愛は小学校の駐車場で子どものお迎えを待ちながら、PTA用のノートに、四年前の植草PTA会長から始まった問題、課題で次に取り組むべき事をまとめはじめた。

PTA本部の仕事をしていると、四年前のPTA会長、植草会長の話になることがある。

今のPTA本部の仕事が混沌としているのは、植草PTA会長が大きく関係しているのだ。

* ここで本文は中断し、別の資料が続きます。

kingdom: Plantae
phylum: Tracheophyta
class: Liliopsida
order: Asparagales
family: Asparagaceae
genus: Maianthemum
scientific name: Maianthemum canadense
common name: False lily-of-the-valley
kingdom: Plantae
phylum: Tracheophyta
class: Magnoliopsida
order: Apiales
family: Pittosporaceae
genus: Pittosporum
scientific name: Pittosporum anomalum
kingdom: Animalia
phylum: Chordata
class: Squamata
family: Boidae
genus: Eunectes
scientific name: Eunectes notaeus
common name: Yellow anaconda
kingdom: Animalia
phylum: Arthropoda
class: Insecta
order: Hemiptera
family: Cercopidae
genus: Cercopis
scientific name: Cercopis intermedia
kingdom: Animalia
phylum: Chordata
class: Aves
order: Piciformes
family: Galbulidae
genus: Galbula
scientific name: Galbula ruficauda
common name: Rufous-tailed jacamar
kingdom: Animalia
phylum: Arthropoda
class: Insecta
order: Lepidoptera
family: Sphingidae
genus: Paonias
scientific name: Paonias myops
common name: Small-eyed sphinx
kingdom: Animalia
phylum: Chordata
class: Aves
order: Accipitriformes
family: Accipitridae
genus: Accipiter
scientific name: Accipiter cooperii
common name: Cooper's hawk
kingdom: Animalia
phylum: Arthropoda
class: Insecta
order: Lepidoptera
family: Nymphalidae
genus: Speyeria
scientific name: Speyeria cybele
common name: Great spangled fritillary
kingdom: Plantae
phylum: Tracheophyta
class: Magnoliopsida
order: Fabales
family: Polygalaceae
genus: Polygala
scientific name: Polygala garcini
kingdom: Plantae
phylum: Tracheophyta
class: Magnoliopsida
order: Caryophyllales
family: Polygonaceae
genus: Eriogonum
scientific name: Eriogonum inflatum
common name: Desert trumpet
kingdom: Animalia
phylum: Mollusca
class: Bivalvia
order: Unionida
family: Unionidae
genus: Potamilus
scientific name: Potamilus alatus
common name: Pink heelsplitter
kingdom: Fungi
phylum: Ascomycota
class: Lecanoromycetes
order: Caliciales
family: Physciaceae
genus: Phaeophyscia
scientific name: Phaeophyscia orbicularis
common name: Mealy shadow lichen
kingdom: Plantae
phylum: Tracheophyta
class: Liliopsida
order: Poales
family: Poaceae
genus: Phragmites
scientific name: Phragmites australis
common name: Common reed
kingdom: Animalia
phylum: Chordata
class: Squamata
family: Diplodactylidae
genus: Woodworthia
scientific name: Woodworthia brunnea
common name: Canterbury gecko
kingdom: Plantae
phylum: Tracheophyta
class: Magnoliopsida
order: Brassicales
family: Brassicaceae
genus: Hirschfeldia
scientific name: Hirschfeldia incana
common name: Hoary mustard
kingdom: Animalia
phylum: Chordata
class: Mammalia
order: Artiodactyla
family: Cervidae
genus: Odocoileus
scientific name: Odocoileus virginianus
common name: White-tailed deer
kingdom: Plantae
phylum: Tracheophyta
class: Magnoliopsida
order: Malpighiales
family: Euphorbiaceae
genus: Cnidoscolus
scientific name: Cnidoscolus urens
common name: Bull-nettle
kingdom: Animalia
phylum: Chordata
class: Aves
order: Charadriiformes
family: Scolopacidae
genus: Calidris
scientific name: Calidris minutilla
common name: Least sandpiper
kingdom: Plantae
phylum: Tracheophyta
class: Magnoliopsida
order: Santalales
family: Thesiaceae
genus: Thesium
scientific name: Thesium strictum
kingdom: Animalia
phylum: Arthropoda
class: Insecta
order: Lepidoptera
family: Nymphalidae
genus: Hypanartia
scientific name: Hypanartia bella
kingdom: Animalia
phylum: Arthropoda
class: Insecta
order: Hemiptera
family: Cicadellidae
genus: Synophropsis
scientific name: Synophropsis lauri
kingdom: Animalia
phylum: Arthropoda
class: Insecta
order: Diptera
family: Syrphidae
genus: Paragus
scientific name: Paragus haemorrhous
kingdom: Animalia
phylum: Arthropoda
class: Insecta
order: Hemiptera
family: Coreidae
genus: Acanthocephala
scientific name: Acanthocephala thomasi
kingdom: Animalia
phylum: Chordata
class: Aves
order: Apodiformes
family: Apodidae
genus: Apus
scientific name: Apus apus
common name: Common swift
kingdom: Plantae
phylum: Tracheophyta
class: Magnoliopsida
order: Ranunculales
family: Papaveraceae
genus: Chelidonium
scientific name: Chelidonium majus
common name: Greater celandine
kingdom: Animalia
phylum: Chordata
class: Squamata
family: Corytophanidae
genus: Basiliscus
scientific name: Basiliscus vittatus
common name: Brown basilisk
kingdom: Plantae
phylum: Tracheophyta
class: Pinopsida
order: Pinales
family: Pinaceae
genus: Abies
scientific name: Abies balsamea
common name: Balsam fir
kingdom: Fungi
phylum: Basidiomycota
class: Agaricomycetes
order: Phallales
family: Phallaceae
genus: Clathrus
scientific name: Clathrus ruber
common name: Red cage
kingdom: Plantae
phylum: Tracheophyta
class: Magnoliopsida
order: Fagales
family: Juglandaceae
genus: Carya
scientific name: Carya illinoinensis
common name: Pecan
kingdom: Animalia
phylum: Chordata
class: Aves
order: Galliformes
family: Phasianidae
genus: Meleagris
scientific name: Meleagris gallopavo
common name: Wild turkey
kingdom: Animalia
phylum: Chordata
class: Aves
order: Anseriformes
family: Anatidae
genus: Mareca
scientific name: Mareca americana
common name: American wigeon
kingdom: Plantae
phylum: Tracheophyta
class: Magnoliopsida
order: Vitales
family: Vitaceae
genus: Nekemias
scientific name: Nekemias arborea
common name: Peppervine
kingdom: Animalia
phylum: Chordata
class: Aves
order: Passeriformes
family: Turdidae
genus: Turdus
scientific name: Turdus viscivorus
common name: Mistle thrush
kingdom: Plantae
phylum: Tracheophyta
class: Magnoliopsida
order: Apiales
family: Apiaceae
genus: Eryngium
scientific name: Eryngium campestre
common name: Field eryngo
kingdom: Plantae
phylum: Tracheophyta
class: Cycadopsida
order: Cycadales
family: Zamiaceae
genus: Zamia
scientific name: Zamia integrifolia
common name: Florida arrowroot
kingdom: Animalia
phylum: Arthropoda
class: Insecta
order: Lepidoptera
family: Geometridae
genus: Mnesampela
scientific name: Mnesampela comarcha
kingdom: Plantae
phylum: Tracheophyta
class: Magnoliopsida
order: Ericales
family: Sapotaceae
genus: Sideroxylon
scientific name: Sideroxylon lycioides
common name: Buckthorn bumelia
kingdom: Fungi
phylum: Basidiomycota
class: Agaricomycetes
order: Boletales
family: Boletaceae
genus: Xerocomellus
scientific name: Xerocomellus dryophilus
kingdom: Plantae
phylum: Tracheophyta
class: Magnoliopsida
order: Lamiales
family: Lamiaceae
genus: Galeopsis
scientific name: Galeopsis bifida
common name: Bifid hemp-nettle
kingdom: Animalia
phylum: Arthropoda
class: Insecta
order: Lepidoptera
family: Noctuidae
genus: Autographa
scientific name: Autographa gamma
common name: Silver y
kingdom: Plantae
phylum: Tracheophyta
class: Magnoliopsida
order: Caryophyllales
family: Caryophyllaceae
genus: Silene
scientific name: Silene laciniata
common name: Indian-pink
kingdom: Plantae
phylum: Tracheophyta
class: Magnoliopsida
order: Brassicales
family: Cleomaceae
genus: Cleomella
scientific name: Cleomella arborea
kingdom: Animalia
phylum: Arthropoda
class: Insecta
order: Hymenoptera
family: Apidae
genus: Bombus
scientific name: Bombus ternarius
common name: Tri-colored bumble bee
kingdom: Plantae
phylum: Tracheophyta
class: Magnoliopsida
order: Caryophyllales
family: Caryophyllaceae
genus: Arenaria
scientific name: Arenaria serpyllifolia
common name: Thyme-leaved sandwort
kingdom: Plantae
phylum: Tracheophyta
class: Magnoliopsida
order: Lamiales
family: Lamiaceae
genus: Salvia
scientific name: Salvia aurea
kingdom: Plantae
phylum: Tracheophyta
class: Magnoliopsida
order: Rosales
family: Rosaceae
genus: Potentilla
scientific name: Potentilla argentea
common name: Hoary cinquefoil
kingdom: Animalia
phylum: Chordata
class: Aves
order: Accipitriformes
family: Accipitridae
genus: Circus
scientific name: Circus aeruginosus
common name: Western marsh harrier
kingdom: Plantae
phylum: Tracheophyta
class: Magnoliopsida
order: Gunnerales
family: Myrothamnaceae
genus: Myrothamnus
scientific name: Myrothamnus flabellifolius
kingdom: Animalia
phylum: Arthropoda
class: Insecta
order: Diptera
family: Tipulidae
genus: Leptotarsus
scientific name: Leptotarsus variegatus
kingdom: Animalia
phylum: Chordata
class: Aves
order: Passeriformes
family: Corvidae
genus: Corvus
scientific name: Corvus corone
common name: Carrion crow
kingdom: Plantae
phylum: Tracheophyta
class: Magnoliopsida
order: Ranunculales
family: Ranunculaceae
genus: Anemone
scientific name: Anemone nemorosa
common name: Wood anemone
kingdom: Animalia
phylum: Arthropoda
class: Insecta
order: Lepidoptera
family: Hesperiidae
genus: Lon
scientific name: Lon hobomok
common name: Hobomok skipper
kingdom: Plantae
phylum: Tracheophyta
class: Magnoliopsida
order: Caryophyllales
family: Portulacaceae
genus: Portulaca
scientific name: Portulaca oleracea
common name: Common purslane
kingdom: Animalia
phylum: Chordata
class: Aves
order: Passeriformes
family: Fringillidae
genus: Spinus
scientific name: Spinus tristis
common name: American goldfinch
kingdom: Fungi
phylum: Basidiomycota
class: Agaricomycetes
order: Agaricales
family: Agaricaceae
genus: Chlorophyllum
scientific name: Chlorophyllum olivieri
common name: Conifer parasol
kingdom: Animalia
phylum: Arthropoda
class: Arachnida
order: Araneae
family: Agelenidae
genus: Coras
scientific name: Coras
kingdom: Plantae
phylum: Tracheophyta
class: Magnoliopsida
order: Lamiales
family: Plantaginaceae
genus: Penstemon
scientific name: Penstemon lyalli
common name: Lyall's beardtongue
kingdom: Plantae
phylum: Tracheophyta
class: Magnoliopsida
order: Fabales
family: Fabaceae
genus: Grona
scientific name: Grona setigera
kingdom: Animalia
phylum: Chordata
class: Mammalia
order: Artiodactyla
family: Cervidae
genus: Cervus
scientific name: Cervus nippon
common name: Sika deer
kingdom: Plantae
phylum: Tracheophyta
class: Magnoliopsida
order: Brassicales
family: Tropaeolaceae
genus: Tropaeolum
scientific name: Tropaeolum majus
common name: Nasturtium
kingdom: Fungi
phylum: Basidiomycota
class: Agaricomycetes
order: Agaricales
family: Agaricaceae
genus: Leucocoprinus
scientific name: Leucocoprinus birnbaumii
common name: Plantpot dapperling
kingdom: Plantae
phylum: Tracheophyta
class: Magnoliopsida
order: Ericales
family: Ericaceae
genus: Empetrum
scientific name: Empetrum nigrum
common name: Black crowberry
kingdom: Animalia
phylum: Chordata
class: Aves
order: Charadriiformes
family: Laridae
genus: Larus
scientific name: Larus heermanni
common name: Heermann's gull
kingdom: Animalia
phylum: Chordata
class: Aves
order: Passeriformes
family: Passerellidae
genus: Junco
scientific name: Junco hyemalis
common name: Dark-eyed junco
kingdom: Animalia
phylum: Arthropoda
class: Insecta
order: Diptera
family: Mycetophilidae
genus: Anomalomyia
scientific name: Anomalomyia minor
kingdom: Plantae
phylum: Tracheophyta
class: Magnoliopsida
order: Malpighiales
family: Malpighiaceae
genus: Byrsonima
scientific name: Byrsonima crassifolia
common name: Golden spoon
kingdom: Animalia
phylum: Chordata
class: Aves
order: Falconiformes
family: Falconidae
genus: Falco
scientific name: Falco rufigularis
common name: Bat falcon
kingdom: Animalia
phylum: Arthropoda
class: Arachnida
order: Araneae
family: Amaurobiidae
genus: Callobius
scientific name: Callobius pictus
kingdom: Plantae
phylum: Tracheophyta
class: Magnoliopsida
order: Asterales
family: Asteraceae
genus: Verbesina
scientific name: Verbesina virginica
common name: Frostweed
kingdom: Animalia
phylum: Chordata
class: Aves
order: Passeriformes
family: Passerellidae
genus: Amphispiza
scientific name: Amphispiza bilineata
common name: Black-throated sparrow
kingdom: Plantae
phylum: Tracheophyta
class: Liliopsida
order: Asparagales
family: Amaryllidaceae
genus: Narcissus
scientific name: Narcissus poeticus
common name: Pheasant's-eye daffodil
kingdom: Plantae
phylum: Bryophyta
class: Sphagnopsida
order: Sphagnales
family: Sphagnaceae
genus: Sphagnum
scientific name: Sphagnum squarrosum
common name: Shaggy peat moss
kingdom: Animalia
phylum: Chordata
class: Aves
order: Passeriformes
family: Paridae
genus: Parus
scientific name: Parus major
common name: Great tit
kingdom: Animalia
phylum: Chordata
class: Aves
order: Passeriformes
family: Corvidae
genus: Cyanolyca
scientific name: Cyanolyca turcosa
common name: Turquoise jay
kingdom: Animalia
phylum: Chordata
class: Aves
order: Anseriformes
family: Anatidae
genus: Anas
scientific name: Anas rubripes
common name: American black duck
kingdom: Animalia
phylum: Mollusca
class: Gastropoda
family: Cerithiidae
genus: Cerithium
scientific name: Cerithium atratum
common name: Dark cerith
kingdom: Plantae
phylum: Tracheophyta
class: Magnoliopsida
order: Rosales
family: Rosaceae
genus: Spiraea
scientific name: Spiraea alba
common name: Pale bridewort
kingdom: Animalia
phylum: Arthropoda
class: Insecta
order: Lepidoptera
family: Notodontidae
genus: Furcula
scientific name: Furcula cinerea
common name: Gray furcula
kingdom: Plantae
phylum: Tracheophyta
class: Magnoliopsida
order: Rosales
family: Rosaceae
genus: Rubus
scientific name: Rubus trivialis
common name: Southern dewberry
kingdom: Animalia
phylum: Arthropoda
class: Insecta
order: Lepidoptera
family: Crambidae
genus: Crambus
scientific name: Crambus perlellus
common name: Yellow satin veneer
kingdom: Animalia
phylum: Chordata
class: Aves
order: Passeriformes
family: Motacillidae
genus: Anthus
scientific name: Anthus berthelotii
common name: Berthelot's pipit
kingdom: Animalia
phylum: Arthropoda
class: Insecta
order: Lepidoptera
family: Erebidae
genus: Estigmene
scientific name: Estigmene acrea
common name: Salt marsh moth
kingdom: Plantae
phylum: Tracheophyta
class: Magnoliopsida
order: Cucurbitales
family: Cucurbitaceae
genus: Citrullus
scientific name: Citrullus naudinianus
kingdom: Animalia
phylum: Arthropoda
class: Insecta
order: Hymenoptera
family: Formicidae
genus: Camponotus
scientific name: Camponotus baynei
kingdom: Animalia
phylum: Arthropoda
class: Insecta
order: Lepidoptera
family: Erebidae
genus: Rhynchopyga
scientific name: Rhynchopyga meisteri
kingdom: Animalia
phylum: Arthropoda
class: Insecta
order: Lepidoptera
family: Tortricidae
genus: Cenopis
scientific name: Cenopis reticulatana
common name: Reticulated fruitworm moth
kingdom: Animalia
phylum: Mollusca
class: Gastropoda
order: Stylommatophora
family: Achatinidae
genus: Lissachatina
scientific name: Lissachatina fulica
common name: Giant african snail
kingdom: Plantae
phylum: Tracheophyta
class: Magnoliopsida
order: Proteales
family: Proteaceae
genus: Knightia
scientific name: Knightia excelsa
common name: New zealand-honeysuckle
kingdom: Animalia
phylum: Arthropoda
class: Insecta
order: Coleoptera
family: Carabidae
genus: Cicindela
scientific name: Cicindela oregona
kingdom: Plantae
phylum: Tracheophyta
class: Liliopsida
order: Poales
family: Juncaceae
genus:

それを愛達、PTA本部役員は「四年前の呪い」と言っている。

四年前の呪いを解決することが、きっとスムーズなPTA活動につながる。

そう信じて愛は日々、問題解決に取り組んでいる。

「次はPTAを脱退した親の子どもへの対応…ね」

愛はため息をつきながら、ノートに書き込んだ。

その時、幼馴染の久美もお迎えで駐車場に入ってくるのがわかった。

久美は愛の車の隣に車を停めて、ウィンドウを開けながら言った。

「愛、また難しい顔しているけど、それが植草会長の呪い?」

美香は苦笑いを浮かべながら聞いた。

「そうなのよ。」と愛は答える。

愛は久美に窓ごしにノートを見せながら続けた。

「彼の時代から始まった問題がいまだに続いているの。本当にどうにかしないと。」

「どんな問題なの?」

久美は興味津々で尋ねた。

「PTAを脱退した家庭の子どもには、卒業式で目に見える形で不利益な扱いをしていたの。」

「卒業式でPTAを脱退したうちの子どもにはコサージュを渡さなかったんですって。子どもたちに不必要なストレスを与えるなんて、絶対に許せない。」

久美は「コサージュが、PTA 会費から出ているからってこと?」と聞く。

愛は答える。自然と声は大きくなる。

「そう。でもそれなら、卒業式でのPTAからの贈り物は、コサージュのように身につけるように目に見える物で無くても良かったはずよ。」

「PTAはPはペアレンツの親、Tはティーチャーの教師で構成されていて、子どもは元々メンバーじゃないの。」

「植草会長のやる通りに、親が負担した人の子どもには目に見える形で与えて、親が負担していない家庭の子どもに与えられないとしたら、私の理解だと、親がプール掃除に来ていない家庭の子どもはプールに入れないことになるの」

「たとえ親がPTAに加入していないから、記念品を渡さない判断をしたとしても、他に卒業生に渡すものと一緒にしたらダメだったの?って思うわけ」

久美はうなずいた。
「本当にひどいわね。子どもに影響したのが特にひどい。愛は何か解決策は考えているの?」

愛は少し考え込んだ後、答えた。

「今話したのは私の考えでしかないので、他の役員の考えも聞いてみてかなと思うんだ。どっちにしろ子どもに嫌な思いをさせないようにだけ気をつけたいなと思ってる」

「確かに、それは解決したいし、繰り返したくないね。」
久美は愛の考えに感心したように言った。

「でも、植草会長の時代の問題点って、それだけじゃないでしょ?」

愛は再びノートを見つめ、深く息をついた。

「そうね。例えば、説明のつかない会計の不明点が多いの。四年前の会計に不明点がたくさんあって、資金の使途が不透明なのよ。」

久美は驚いたように「それは大問題じゃない!会計の透明化は必要だね。」と言った。

久美の声が大きいのを気にして、「静かに」と人差し指を口にあて、愛は続けた。

「そう、会計報告は何年後かでもわかるようにして、透明性を高める必要があるわ。」

「それに、通学路の草刈り問題もあるの。四年前にPTA本部に相談された草刈り問題が棚上げにされて、地域住民が困っているのよ。」

愛は力強く言った。

「その問題も早急に対応しなきゃね。私も協力するわ」と久美は大きくうなづいた。

子ども達が来るまでの間、久美と久しぶりに話が出来て、愛は嬉しくなった。